Claire DeWitt and the City of the Dead —- Sara Gran
At first I didn’t think I’d like this book.
And then I LOVED it.
Claire DeWitt is world’s greatest PI, which is hard to believe since she spends a lot of her time stoned or tossing I Ching Hexagrams coins to figure out what to do next. She has been described as a cross between Nancy Drew and Sid Vicious. But her bizarre “let the mystery solve me” type of approach is so fresh and weird I found myself turning down page after page to mark the quotes I wanted to remember. And I don’t just mean mention-to-your-husband-after-dinner remember. I mean put-on-a-laminated-sticky-note-and-permanently-affix-to-your-bathroom-mirror remember. Things like “Truth is just like your car keys, always in the last place you look.” That is some serious Zen shit, my friend.
Set against the backdrop of post-flood New Orleans, Sara Gran paints a picture of a bleak crumbling city in a full-on state of PTSD. The usual social ills of any large American urban centre are made even grittier and morally ambiguous by the disaster, as if the city had its soul broken along with the levee.
Claire is hired to find District Attorney Vic Willing, missing since the flood. Since a lot of people went missing around that time, it hasn’t got a great deal of attention from the police (Note to self – take advantage of natural disasters to commit the perfect murder). Claire follows the teachings of the mysterious French Detective Frank Silette to solve the case, and knows word for word his handbook, Détection that she keeps with her at all times. She found it in an attic with her two best friends when they were children. Of those two friends, one disappeared, and the other has become pathologically obsessed. I guess Claire was the high achiever of the group.

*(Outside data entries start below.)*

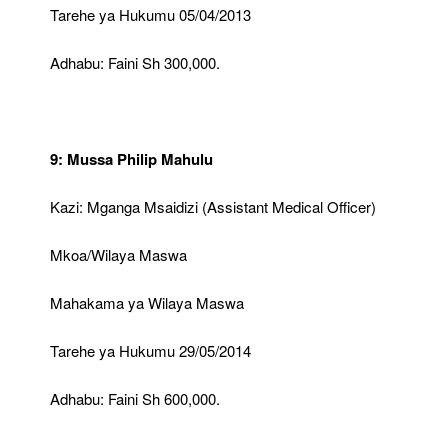
Tarehe ya Hukumu 05/04/2013
Adhabu: Faini Sh 300,000.
9: Mussa Philip Mahulu
Kazi: Mganga Msaidizi (Assistant Medical Officer)
Mkoa/Wilaya Maswa
Mahakama ya Wilaya Maswa
Tarehe ya Hukumu 29/05/2014
Adhabu: Faini Sh 600,000.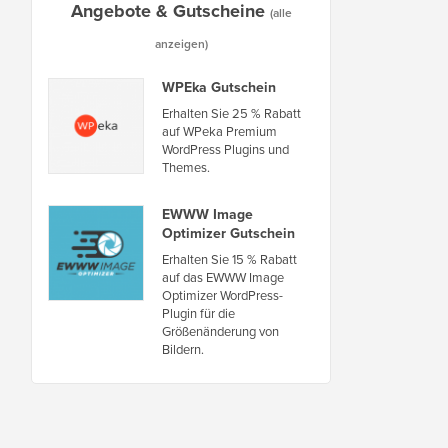
Angebote & Gutscheine
(alle
anzeigen)
WPEka Gutschein
Erhalten Sie 25 % Rabatt
auf WPeka Premium
WordPress Plugins und
Themes.
EWWW Image
Optimizer Gutschein
Erhalten Sie 15 % Rabatt
auf das EWWW Image
Optimizer WordPress-
Plugin für die
Größenänderung von
Bildern.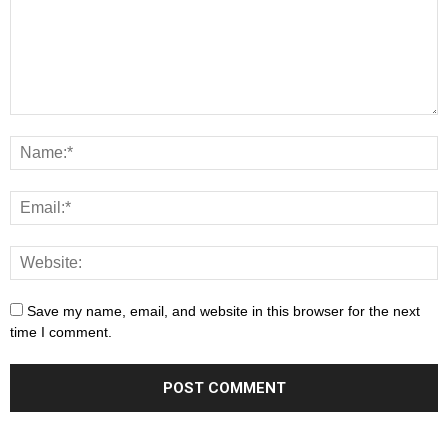
Save my name, email, and website in this browser for the next
time I comment.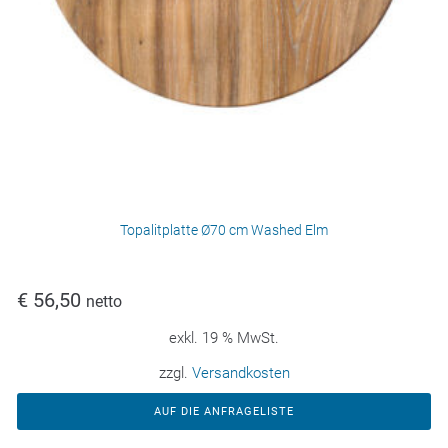
Topalitplatte Ø70 cm Washed Elm
€
56,50
netto
exkl. 19 % MwSt.
zzgl.
Versandkosten
AUF DIE ANFRAGELISTE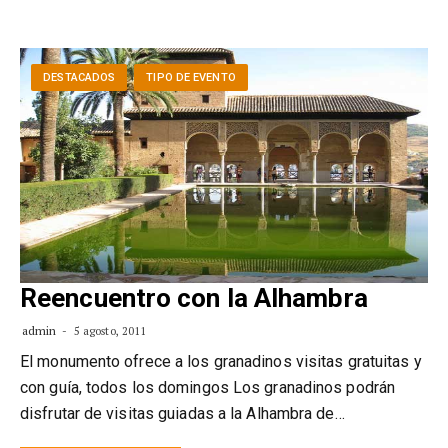
DESTACADOS
TIPO DE EVENTO
Reencuentro con la Alhambra
admin
5 agosto, 2011
El monumento ofrece a los granadinos visitas gratuitas y
con guía, todos los domingos Los granadinos podrán
disfrutar de visitas guiadas a la Alhambra de…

I binge read this novel, not because the mystery was so compelling, but because the main character was so wonderfully complex and unique. Claire DeWitt is brilliant, funny, and has nerves that would give steel a run for its money. But she is also so utterly and completely screwed up. She uses prophetic dreams and mind-expanding drugs to find the clues and reminds us always that no one who hires you for a mystery ever really wants you to solve it. With such a rich setting and cast of characters, I didn’t want her to solve it either, because that would mean the book would be over.
But to quote Claire DeWitt:
“Nothing ever really ends. The fat lady never really sings her last song. She only changes costumes and goes on to the next show. It’s just a matter of when you stop watching. “
Read this book and continue watching for this author.